Here's how it works in real life. In college I majored in anthropology and minored in geography. There's a physical and cultural side to each of these. If you carry them forward into the Trek universe, it would seem that the physical anthropology would be considered a science (blue uniform) and the cultural would be considered... whatever they call the social sciences in 23rd century Starfleet. It's possible that Palamas' uniform was due to her primary expertise being the physical side of archaeology (speculating here, since I don't remember if we were ever told).


I don't see how Uhura could not have risen to be Chief Communications Officer, at some point.

As for her uniform switch, there are three possibilities:

1. Starfleet bureaucracy

2. Uhura, like Sulu (who once upon a time wore different uniforms), engaged in cross-training so she would have more skill sets and better chances for promotion

3. The ship's laundry was on the fritz those days and Uhura had to borrow a uniform from somebody; fortunately Kirk was understanding enough to overlook it


My fanon says that "Requiem for Methusalah" is an accidental pre/sequel of the Highlander TV series - sans swordfight and Quickening as nobody else on the planet was Immortal.
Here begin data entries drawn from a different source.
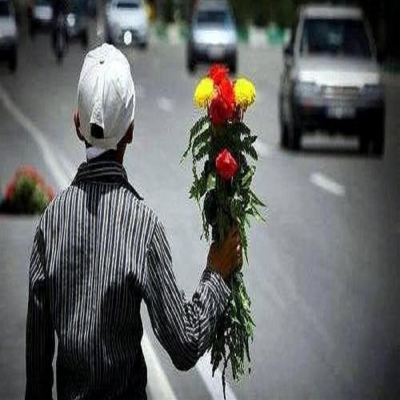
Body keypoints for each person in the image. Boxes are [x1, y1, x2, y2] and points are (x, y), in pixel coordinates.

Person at [25, 44, 241, 399]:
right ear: (130, 131)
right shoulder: (143, 226)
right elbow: (185, 345)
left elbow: (37, 372)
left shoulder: (51, 221)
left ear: (78, 125)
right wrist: (216, 274)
Someone did write a series of Highlander/Star Trek crossover stories in which Richie wasn't killed, but lived on at least to the 23rd century and joined Starfleet. I haven't read them, though, so I have no idea if they're any good.

I said "college" to make the bullshit I was extruding have some semblance of real-world equivalence. Starfleet Academy is a college and it is the college all these Star Fleet people went to. Real World equivalence: Westpoint Military Academy.

Your minor gives you points towards your degree, but your minor is not listed on your diploma.

Why would Starfleet be using unaccredited Historians?

Had a clever thought...

McIvers is an accredited "Art Historian" which is maybe as close as they could get to a historian Astronaut in those days. A shorter course than a doctorate in full history, especially if they only go after a masters. And then she does 4 years at Star fleet Academy, and skips being an ensign completely because she's a specialist.

Department of Temporal Affairs. There are your Historian Engineer Astronauts, which is a type of citizen soldier that 23rd century Starfleet Academy is not as yet knowing that they need to start making an abundance of.